%%

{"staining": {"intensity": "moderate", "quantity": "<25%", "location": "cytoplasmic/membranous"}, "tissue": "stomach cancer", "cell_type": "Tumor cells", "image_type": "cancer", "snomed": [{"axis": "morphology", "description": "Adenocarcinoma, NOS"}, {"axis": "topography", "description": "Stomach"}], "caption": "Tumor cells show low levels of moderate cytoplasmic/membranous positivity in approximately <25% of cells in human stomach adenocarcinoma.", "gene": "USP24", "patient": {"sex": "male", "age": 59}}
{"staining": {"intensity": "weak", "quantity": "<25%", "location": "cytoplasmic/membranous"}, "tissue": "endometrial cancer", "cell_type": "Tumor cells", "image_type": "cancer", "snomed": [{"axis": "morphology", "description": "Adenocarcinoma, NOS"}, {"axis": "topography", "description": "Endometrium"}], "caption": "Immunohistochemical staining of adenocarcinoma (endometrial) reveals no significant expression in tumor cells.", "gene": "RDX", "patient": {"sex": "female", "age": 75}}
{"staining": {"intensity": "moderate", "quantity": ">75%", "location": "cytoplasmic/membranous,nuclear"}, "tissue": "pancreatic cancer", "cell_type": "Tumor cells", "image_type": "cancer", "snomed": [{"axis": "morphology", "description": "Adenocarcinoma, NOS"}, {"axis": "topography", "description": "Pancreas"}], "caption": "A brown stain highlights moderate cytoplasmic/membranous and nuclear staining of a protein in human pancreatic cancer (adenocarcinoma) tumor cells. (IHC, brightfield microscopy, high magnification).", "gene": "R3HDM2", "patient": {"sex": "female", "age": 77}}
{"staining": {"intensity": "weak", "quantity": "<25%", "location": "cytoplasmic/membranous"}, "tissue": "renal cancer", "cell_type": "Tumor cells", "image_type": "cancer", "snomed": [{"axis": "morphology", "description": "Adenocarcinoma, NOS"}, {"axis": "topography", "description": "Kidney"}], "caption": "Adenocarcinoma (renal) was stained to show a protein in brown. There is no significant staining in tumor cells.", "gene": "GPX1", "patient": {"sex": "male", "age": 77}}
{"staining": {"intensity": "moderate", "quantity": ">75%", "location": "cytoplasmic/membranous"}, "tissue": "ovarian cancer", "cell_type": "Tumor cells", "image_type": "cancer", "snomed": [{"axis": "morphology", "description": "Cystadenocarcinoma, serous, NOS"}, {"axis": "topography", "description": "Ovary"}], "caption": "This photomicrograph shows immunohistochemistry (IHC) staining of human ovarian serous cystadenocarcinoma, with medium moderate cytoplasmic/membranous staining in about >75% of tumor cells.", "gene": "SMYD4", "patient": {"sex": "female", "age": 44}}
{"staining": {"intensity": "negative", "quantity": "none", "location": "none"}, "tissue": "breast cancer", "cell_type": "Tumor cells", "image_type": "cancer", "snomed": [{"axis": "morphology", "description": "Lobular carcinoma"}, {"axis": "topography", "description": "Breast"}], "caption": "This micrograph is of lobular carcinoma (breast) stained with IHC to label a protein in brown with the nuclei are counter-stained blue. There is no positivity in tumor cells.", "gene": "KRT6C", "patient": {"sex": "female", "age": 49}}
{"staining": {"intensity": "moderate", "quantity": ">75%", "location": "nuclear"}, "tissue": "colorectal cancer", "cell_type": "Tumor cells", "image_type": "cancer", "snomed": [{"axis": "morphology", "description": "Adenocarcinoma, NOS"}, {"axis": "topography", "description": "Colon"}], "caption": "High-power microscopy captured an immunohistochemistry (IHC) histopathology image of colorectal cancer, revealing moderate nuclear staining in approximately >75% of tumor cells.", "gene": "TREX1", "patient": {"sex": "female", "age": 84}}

%%

In full and unchanged, repeat the data above.

{"staining": {"intensity": "moderate", "quantity": "<25%", "location": "cytoplasmic/membranous"}, "tissue": "stomach cancer", "cell_type": "Tumor cells", "image_type": "cancer", "snomed": [{"axis": "morphology", "description": "Adenocarcinoma, NOS"}, {"axis": "topography", "description": "Stomach"}], "caption": "Tumor cells show low levels of moderate cytoplasmic/membranous positivity in approximately <25% of cells in human stomach adenocarcinoma.", "gene": "USP24", "patient": {"sex": "male", "age": 59}}
{"staining": {"intensity": "weak", "quantity": "<25%", "location": "cytoplasmic/membranous"}, "tissue": "endometrial cancer", "cell_type": "Tumor cells", "image_type": "cancer", "snomed": [{"axis": "morphology", "description": "Adenocarcinoma, NOS"}, {"axis": "topography", "description": "Endometrium"}], "caption": "Immunohistochemical staining of adenocarcinoma (endometrial) reveals no significant expression in tumor cells.", "gene": "RDX", "patient": {"sex": "female", "age": 75}}
{"staining": {"intensity": "moderate", "quantity": ">75%", "location": "cytoplasmic/membranous,nuclear"}, "tissue": "pancreatic cancer", "cell_type": "Tumor cells", "image_type": "cancer", "snomed": [{"axis": "morphology", "description": "Adenocarcinoma, NOS"}, {"axis": "topography", "description": "Pancreas"}], "caption": "A brown stain highlights moderate cytoplasmic/membranous and nuclear staining of a protein in human pancreatic cancer (adenocarcinoma) tumor cells. (IHC, brightfield microscopy, high magnification).", "gene": "R3HDM2", "patient": {"sex": "female", "age": 77}}
{"staining": {"intensity": "weak", "quantity": "<25%", "location": "cytoplasmic/membranous"}, "tissue": "renal cancer", "cell_type": "Tumor cells", "image_type": "cancer", "snomed": [{"axis": "morphology", "description": "Adenocarcinoma, NOS"}, {"axis": "topography", "description": "Kidney"}], "caption": "Adenocarcinoma (renal) was stained to show a protein in brown. There is no significant staining in tumor cells.", "gene": "GPX1", "patient": {"sex": "male", "age": 77}}
{"staining": {"intensity": "moderate", "quantity": ">75%", "location": "cytoplasmic/membranous"}, "tissue": "ovarian cancer", "cell_type": "Tumor cells", "image_type": "cancer", "snomed": [{"axis": "morphology", "description": "Cystadenocarcinoma, serous, NOS"}, {"axis": "topography", "description": "Ovary"}], "caption": "This photomicrograph shows immunohistochemistry (IHC) staining of human ovarian serous cystadenocarcinoma, with medium moderate cytoplasmic/membranous staining in about >75% of tumor cells.", "gene": "SMYD4", "patient": {"sex": "female", "age": 44}}
{"staining": {"intensity": "negative", "quantity": "none", "location": "none"}, "tissue": "breast cancer", "cell_type": "Tumor cells", "image_type": "cancer", "snomed": [{"axis": "morphology", "description": "Lobular carcinoma"}, {"axis": "topography", "description": "Breast"}], "caption": "This micrograph is of lobular carcinoma (breast) stained with IHC to label a protein in brown with the nuclei are counter-stained blue. There is no positivity in tumor cells.", "gene": "KRT6C", "patient": {"sex": "female", "age": 49}}
{"staining": {"intensity": "moderate", "quantity": ">75%", "location": "nuclear"}, "tissue": "colorectal cancer", "cell_type": "Tumor cells", "image_type": "cancer", "snomed": [{"axis": "morphology", "description": "Adenocarcinoma, NOS"}, {"axis": "topography", "description": "Colon"}], "caption": "High-power microscopy captured an immunohistochemistry (IHC) histopathology image of colorectal cancer, revealing moderate nuclear staining in approximately >75% of tumor cells.", "gene": "TREX1", "patient": {"sex": "female", "age": 84}}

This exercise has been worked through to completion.